Troopers Charged in Death Race 2012 Accused of Telling Drivers to Cover License Plates
Criminal charges have been officially filed against the two state troopers involved in the unauthorized State Police escort of a high-speed sports car caravan to Atlantic City in March 2012. The incident garnered serious attention after people saw the videos other drivers on the Garden State Parkway posted of the so-called “Death Race 2012.”
“No one is above the law, and the public expects and deserves a higher level of conduct from our state troopers, most of who deliver admirably and professionally in that regard,” says State Attorney General Jeff Chiesa. “The conduct alleged here jeopardized public safety and undermined the trust the public places in law enforcement and the State Police. Serious misconduct by any state trooper must be met with serious discipline and, where warranted and appropriate, criminal charges.”
Sgt. First Class Nadir Nassry, 47, a trooper for 25 years who allegedly led the March 30, 2012 caravan and enlisted the other trooper in the unauthorized escort, was charged by complaint-summons with third-degree tampering with public records or information and fourth-degree falsifying or tampering with records.
Troopers allegedly covered up license plates
Trooper Joseph Ventrella, 28, who has six years of service, was charged by complaint-summons with a single charge of fourth-degree falsifying or tampering with records. It is alleged that prior to the start of the unauthorized escort in March 2012, both troopers altered their license plates by using black electrical tape to change the numbers on the plates. Nassry is also alleged to have instructed the other drivers in the caravan to conceal or partially conceal their plates using tape or other means.

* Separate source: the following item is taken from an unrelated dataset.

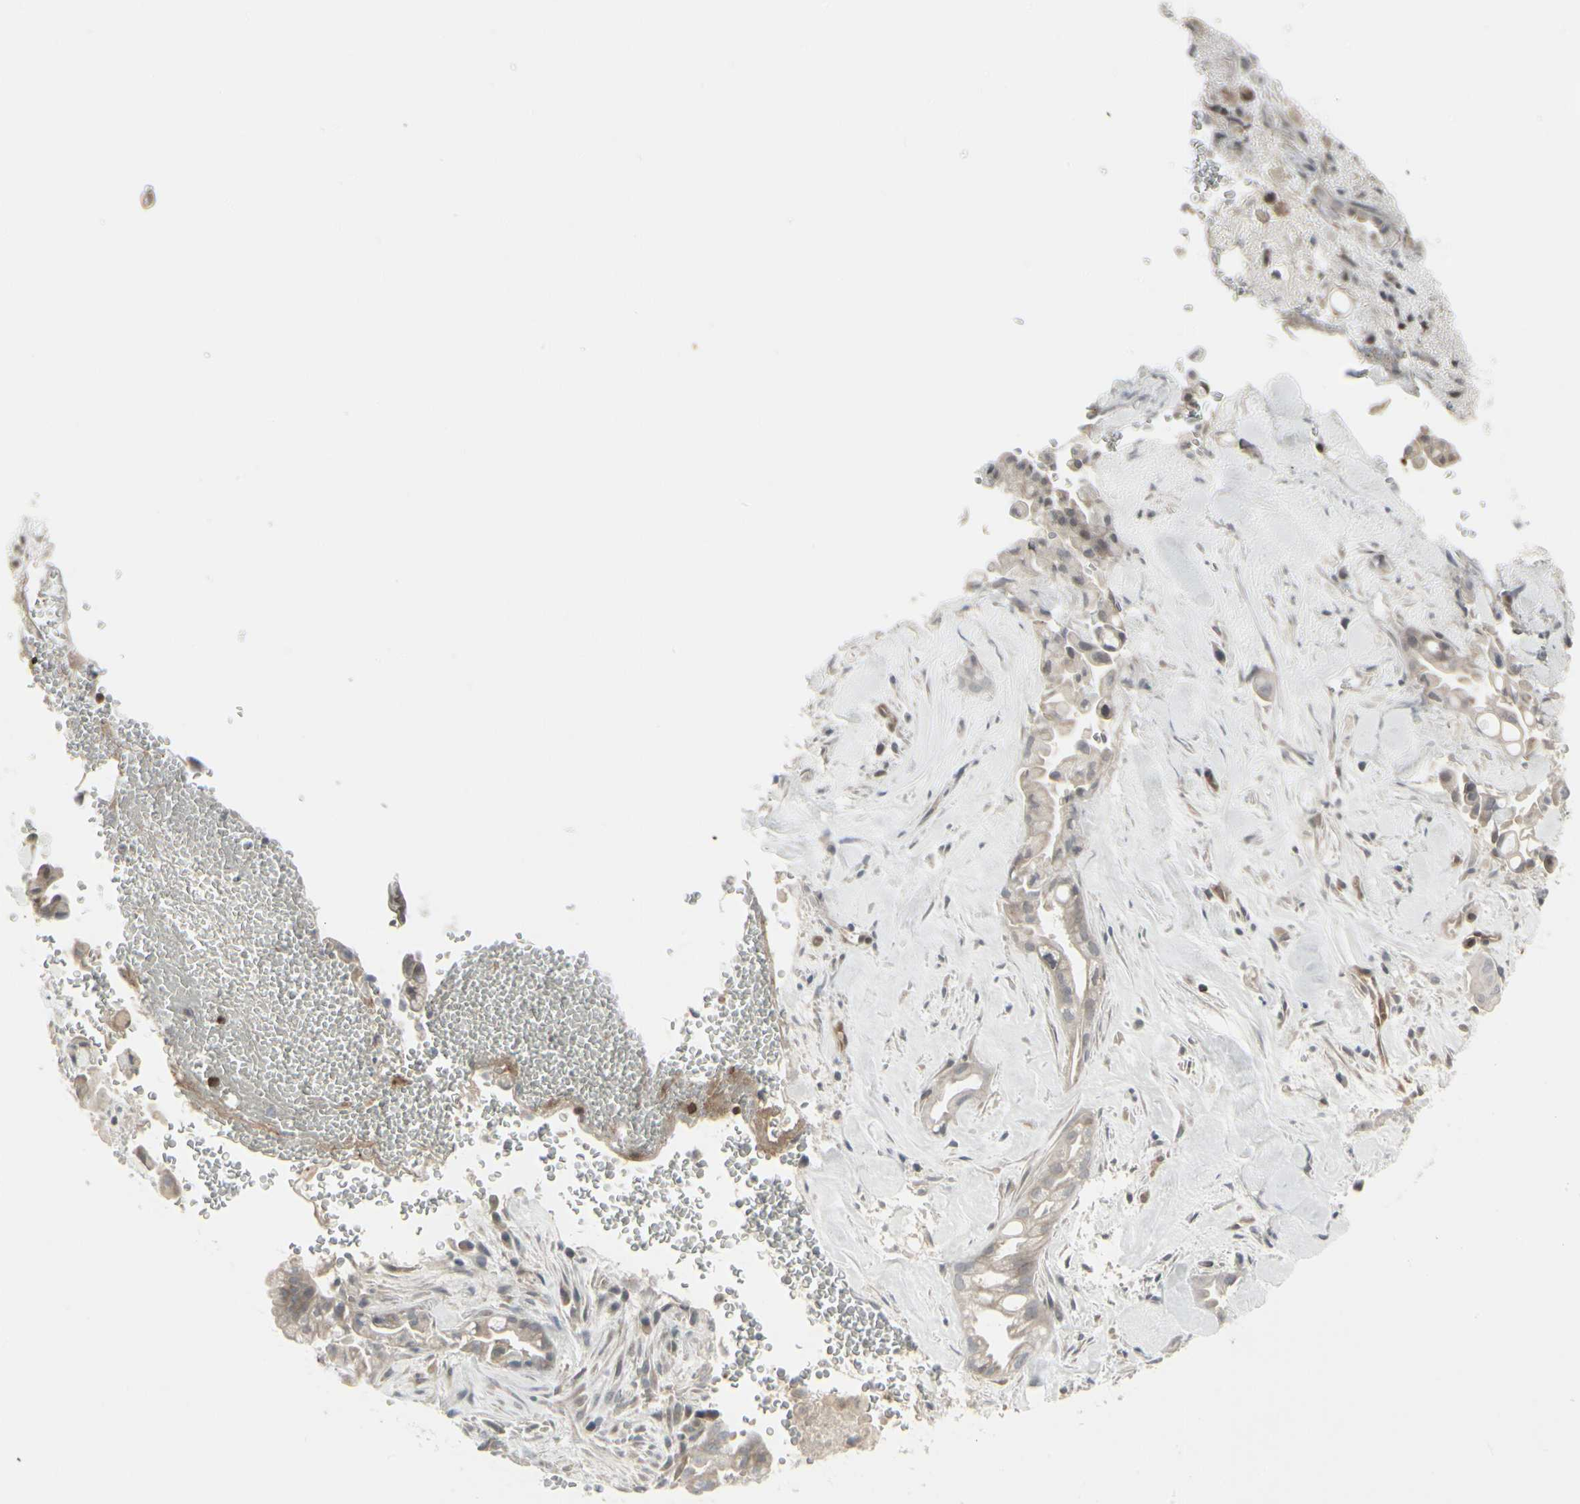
{"staining": {"intensity": "moderate", "quantity": ">75%", "location": "cytoplasmic/membranous"}, "tissue": "liver cancer", "cell_type": "Tumor cells", "image_type": "cancer", "snomed": [{"axis": "morphology", "description": "Cholangiocarcinoma"}, {"axis": "topography", "description": "Liver"}], "caption": "IHC histopathology image of liver cancer stained for a protein (brown), which demonstrates medium levels of moderate cytoplasmic/membranous positivity in approximately >75% of tumor cells.", "gene": "IGFBP6", "patient": {"sex": "female", "age": 68}}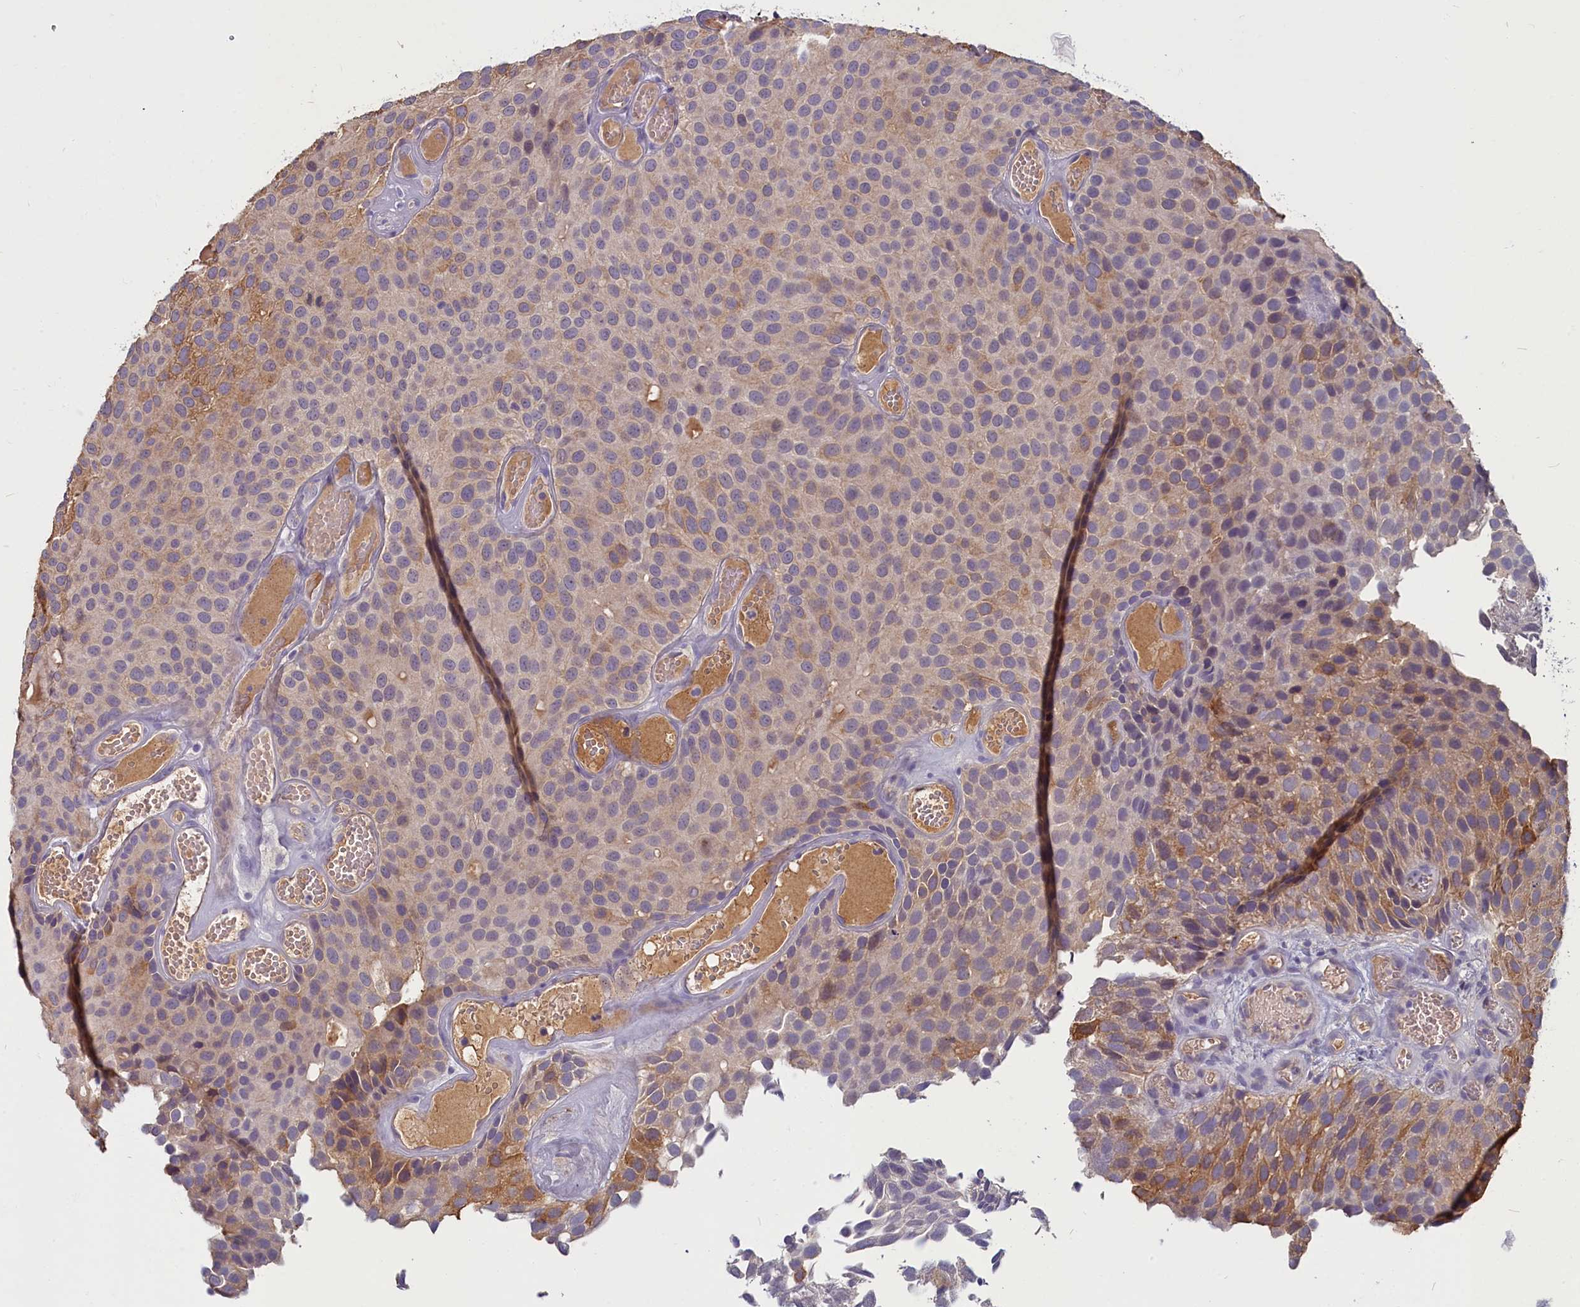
{"staining": {"intensity": "moderate", "quantity": "25%-75%", "location": "cytoplasmic/membranous"}, "tissue": "urothelial cancer", "cell_type": "Tumor cells", "image_type": "cancer", "snomed": [{"axis": "morphology", "description": "Urothelial carcinoma, Low grade"}, {"axis": "topography", "description": "Urinary bladder"}], "caption": "High-power microscopy captured an IHC histopathology image of urothelial cancer, revealing moderate cytoplasmic/membranous staining in approximately 25%-75% of tumor cells. The protein of interest is shown in brown color, while the nuclei are stained blue.", "gene": "SV2C", "patient": {"sex": "male", "age": 89}}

Chiesa says, “What they did was absolutely wrong. To make matters worse, they knew it was wrong and attempted to cover-up their involvement in this egregious conduct.”
Third-degree crimes carry a sentence of three to five years in state prison and a fine of up to $15,000. Because the third-degree charge against Nassry involves his public office, he would face a mandatory two-year period of parole ineligibility under the state’s anti-corruption law if convicted, and mandatory loss of his pension.
Fourth-degree crimes carry a maximum sentence of 18 months in state prison and a fine of up to $10,000. The charges are merely accusations and the defendants are presumed innocent until proven guilty. Because the charges are indictable offenses, they will be presented to a state grand jury for potential indictment.
Colonel Rick Fuentes, Superintendent of the New Jersey State Police says, “Clearly, there is no double standard for troopers. Those who, by their actions, bring discredit upon the rest of the outstanding members of the State Police have a very hard reality to face.”
New Procedures in Place
Nassry and Ventrella were suspended without pay on April 23, 2012. If convicted of the criminal charges, both Nassry and Ventrella would forfeit their jobs and would be permanently barred from public employment in New Jersey.
“The alleged actions of these two troopers in altering the license plates of their troop cars were clearly intended to conceal their involvement in conduct that they knew was wrong,” says Chiesa. “The overwhelming majority of state troopers carry out their duties with honor and integrity, keeping our citizens in every corner of this state safe and secure. We cannot let the actions of a few troopers tarnish the reputation of the entire force and undermine the effectiveness of the State Police in protecting those they serve.”
In addition to outlining the criminal charges against two troopers today, Chiesa and Fuentes also announced a new Standing Operating Procedure governing escorts designed to enhance the safety of motorists.
The new Standing Operating Procedure addressing escorts places an emphasis on public safety with enhanced provisions governing when escorts will be authorized and the manner in which they will be conducted. The new SOP includes: Circumstances when a State Police escort may be authorized; Factors to be considered when authorizing an escort; Chain of command and specific procedures for authorizing an escort, which improve accountability; and Guidance as to how escorts are to be conducted, including clear instructions on observing posted speed limits and avoiding use of passing lanes.
The new SOP is designed to ensure that escorts are conducted reasonably, responsibly, and in a manner that promotes the safety of the public.